* [ASSIGNMENT]: Continue the news report below about Kent Brantly and the Ebola virus from where it stops.

Before relocating his family from Texas to Liberia in 2013 to work in a clinic trying to help contain the Ebola virus epidemic, Kent Brantly gave a sermon in his hometown explaining his decision.

Dr. Brantly who inevitably caught the incurable and highly-deadly disease, gave religious reasons for his missionary trip.

The Centers for Disease Control and Prevention said the father-of-two 'seems to be improving', 24 hours after landing in Georgia from Liberia on Saturday for treatment.

Brantly was transferred, surrounded by high security to Emory University Hospital in Atlanta, which is fitted out with one of the most sophisticated containment facilities in America.

He was pictured being helped out of a special ambulance in a hazmat suit and walking into the hospital.

Before Brantly went to Liberia last October, he returned to his hometown of Indianapolis and gave a sermon at the Southeastern Church of Christ.

* [GIVEN ENTRIES]:
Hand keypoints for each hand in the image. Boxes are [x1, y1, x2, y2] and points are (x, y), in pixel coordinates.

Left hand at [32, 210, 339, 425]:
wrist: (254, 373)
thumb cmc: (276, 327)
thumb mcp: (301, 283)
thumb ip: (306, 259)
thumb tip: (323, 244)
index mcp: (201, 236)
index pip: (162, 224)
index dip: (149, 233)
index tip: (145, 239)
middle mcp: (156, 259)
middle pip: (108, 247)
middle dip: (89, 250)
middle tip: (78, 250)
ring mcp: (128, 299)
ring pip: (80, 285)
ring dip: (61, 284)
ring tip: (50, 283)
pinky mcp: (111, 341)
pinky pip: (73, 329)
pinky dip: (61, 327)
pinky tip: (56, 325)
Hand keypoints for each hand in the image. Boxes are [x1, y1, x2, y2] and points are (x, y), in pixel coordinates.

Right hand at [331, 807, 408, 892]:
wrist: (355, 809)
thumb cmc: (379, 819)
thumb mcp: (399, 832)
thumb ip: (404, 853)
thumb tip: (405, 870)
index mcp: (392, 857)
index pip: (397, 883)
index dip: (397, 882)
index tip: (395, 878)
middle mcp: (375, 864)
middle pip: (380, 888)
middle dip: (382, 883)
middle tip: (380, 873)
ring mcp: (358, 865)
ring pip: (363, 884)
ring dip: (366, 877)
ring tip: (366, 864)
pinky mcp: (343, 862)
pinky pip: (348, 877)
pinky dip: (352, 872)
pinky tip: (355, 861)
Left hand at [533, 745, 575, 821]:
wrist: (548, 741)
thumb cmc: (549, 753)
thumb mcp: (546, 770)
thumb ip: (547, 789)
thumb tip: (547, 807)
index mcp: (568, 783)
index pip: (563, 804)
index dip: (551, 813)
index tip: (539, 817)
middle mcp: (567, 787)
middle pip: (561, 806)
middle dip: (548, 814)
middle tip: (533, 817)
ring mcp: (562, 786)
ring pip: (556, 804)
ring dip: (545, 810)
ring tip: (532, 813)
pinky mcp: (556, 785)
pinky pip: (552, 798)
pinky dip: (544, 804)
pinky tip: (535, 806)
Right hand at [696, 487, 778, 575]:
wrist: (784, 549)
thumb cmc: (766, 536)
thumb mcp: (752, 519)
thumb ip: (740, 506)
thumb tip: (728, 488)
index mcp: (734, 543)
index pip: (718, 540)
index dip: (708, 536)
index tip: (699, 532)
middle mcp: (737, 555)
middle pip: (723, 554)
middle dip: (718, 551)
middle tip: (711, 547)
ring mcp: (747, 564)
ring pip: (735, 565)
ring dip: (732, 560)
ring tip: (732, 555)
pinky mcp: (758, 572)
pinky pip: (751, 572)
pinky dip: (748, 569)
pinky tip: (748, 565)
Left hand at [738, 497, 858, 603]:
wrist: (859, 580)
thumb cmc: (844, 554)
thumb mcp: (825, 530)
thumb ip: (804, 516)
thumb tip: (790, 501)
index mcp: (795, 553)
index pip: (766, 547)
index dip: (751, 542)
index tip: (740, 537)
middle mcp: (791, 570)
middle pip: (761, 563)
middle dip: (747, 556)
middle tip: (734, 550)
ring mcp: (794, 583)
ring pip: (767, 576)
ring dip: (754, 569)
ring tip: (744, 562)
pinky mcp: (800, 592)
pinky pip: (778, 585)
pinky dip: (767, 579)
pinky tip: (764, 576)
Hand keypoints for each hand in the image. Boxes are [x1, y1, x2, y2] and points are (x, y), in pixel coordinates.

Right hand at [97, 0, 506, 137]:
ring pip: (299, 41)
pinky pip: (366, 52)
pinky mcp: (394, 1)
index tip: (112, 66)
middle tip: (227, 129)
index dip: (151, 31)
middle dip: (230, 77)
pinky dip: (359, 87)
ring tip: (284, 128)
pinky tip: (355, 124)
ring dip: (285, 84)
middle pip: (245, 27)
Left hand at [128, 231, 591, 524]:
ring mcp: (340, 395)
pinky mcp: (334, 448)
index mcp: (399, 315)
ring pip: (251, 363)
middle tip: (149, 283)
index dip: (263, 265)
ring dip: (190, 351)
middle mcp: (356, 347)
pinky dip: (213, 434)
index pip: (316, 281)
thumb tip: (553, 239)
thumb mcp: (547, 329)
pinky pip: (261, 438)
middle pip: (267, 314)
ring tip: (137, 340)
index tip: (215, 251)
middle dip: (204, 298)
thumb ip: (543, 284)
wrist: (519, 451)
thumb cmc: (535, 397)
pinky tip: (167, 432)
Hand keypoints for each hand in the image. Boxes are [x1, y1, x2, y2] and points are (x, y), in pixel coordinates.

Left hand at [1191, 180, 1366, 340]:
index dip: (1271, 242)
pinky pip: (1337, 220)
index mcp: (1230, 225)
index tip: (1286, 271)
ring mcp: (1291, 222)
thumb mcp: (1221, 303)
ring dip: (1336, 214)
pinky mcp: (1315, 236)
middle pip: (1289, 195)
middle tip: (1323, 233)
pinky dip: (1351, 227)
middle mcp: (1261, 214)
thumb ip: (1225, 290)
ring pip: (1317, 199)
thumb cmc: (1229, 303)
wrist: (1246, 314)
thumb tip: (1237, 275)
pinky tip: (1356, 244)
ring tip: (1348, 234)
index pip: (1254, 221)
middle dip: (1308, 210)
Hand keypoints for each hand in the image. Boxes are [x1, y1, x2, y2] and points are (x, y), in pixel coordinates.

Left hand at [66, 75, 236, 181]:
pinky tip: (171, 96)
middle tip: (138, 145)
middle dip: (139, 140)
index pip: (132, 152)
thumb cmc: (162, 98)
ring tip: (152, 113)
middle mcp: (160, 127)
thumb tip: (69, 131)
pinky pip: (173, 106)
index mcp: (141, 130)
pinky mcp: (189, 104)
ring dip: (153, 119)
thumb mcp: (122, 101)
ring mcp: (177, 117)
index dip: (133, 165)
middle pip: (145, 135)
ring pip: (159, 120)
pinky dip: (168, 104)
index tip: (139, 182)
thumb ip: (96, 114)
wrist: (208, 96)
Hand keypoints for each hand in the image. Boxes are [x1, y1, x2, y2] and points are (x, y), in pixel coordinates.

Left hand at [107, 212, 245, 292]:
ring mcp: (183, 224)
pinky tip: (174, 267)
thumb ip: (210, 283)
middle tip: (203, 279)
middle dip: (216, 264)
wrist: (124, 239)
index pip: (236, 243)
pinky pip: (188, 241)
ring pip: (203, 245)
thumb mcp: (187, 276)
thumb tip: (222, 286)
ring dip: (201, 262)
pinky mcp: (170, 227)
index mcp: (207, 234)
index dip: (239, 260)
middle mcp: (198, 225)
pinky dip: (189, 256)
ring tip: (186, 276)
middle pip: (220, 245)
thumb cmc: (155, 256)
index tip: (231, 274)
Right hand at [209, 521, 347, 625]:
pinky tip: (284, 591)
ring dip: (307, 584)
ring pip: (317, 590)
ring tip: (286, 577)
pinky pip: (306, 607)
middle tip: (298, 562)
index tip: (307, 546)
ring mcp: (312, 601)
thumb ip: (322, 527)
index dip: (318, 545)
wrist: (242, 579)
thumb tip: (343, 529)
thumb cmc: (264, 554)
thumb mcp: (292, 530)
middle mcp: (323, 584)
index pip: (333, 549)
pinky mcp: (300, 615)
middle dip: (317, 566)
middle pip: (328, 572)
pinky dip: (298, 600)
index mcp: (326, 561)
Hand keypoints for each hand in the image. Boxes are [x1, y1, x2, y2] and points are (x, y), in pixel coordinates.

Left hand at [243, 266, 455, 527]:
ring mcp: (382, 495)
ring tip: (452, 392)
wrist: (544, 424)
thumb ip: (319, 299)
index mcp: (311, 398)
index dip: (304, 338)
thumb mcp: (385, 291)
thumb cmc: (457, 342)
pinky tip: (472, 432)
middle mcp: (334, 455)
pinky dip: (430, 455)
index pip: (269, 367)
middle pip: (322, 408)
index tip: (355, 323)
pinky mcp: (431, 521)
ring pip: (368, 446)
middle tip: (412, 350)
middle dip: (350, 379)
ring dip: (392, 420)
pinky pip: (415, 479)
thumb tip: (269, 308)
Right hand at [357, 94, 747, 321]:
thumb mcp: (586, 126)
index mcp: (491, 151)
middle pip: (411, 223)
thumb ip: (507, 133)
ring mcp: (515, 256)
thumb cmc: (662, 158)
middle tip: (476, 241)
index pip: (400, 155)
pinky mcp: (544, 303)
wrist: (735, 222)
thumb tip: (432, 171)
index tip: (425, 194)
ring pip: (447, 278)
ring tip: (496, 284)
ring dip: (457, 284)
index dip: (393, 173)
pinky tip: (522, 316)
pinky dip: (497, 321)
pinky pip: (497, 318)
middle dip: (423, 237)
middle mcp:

* [SOLVED EXERCISE]:
'For two years we will live and work and serve among the people who, until the last 10 years of peace, had known nothing but the violence and devastation of war for the previous 20 years,' Brantly told the congregation.

'I've never been to Liberia.

'(I'm going) because God has a call on my life.'

'On difficult days, when I want to give up or when I wonder if I've made the right decision, retelling my story reminds me of how God has brought me to where I am.'

Brantly was able to meet with his wife, Amber, in protective conditions for 45 minutes after arriving in the country on Saturday.

According to Daily  Mail, She said he was in 'great spirits and extremely grateful' to be home according to a statement released on her behalf by the Christian charity Samaritan's Purse.

The doctor's sister, mother and father are also at the hospital and it was a 'relief to welcome him home', they said via the charity.

U.S. officials are confident that Brantly and a second patient - aid worker Nancy Writebol, who is expected to arrive in Atlanta on Tuesday- can be treated without putting the public in any danger.